• [ACTION ITEM]: Give back the full listing exactly as written.

··· SUPPLIED RECORDS

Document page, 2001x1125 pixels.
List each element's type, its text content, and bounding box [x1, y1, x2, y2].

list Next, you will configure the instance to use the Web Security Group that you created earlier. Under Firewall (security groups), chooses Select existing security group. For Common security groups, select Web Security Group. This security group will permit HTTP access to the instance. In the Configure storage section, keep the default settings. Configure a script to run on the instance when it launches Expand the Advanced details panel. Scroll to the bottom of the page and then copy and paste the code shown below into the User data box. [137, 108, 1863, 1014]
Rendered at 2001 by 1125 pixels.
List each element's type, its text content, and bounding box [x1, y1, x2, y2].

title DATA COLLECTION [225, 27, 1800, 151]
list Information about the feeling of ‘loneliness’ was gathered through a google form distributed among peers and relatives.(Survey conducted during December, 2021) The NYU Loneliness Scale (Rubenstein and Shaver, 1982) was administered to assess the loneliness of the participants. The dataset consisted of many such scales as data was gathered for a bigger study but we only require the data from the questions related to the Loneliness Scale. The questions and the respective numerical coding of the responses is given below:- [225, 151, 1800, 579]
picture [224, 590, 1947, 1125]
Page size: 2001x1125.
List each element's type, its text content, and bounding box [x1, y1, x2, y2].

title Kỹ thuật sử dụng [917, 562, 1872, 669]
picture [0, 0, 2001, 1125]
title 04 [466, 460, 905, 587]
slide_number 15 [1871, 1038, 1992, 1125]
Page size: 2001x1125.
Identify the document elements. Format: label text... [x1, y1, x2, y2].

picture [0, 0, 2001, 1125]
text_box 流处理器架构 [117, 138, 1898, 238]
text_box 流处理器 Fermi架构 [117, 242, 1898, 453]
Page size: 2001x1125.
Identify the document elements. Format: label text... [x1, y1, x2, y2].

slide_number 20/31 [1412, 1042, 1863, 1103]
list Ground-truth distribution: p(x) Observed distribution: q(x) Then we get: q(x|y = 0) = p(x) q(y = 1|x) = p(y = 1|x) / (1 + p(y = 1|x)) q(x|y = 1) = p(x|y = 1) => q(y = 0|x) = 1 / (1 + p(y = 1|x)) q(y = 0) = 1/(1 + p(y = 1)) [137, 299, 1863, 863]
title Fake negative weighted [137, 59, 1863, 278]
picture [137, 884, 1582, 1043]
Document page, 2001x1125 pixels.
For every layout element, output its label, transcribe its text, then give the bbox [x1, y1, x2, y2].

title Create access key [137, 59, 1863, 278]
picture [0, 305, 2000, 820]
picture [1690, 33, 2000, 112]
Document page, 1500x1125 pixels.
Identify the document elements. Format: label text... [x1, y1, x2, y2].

······

• [TASK ANSWER]:
Document page, 2001x1125 pixels.
List each element's type, its text content, and bounding box [x1, y1, x2, y2].

list Next, you will configure the instance to use the Web Security Group that you created earlier. Under Firewall (security groups), chooses Select existing security group. For Common security groups, select Web Security Group. This security group will permit HTTP access to the instance. In the Configure storage section, keep the default settings. Configure a script to run on the instance when it launches Expand the Advanced details panel. Scroll to the bottom of the page and then copy and paste the code shown below into the User data box. [137, 108, 1863, 1014]
Rendered at 2001 by 1125 pixels.
List each element's type, its text content, and bounding box [x1, y1, x2, y2].

title DATA COLLECTION [225, 27, 1800, 151]
list Information about the feeling of ‘loneliness’ was gathered through a google form distributed among peers and relatives.(Survey conducted during December, 2021) The NYU Loneliness Scale (Rubenstein and Shaver, 1982) was administered to assess the loneliness of the participants. The dataset consisted of many such scales as data was gathered for a bigger study but we only require the data from the questions related to the Loneliness Scale. The questions and the respective numerical coding of the responses is given below:- [225, 151, 1800, 579]
picture [224, 590, 1947, 1125]
Page size: 2001x1125.
List each element's type, its text content, and bounding box [x1, y1, x2, y2].

title Kỹ thuật sử dụng [917, 562, 1872, 669]
picture [0, 0, 2001, 1125]
title 04 [466, 460, 905, 587]
slide_number 15 [1871, 1038, 1992, 1125]
Page size: 2001x1125.
Identify the document elements. Format: label text... [x1, y1, x2, y2].

picture [0, 0, 2001, 1125]
text_box 流处理器架构 [117, 138, 1898, 238]
text_box 流处理器 Fermi架构 [117, 242, 1898, 453]
Page size: 2001x1125.
Identify the document elements. Format: label text... [x1, y1, x2, y2].

slide_number 20/31 [1412, 1042, 1863, 1103]
list Ground-truth distribution: p(x) Observed distribution: q(x) Then we get: q(x|y = 0) = p(x) q(y = 1|x) = p(y = 1|x) / (1 + p(y = 1|x)) q(x|y = 1) = p(x|y = 1) => q(y = 0|x) = 1 / (1 + p(y = 1|x)) q(y = 0) = 1/(1 + p(y = 1)) [137, 299, 1863, 863]
title Fake negative weighted [137, 59, 1863, 278]
picture [137, 884, 1582, 1043]
Document page, 2001x1125 pixels.
For every layout element, output its label, transcribe its text, then give the bbox [x1, y1, x2, y2].

title Create access key [137, 59, 1863, 278]
picture [0, 305, 2000, 820]
picture [1690, 33, 2000, 112]
Document page, 1500x1125 pixels.
Identify the document elements. Format: label text... [x1, y1, x2, y2].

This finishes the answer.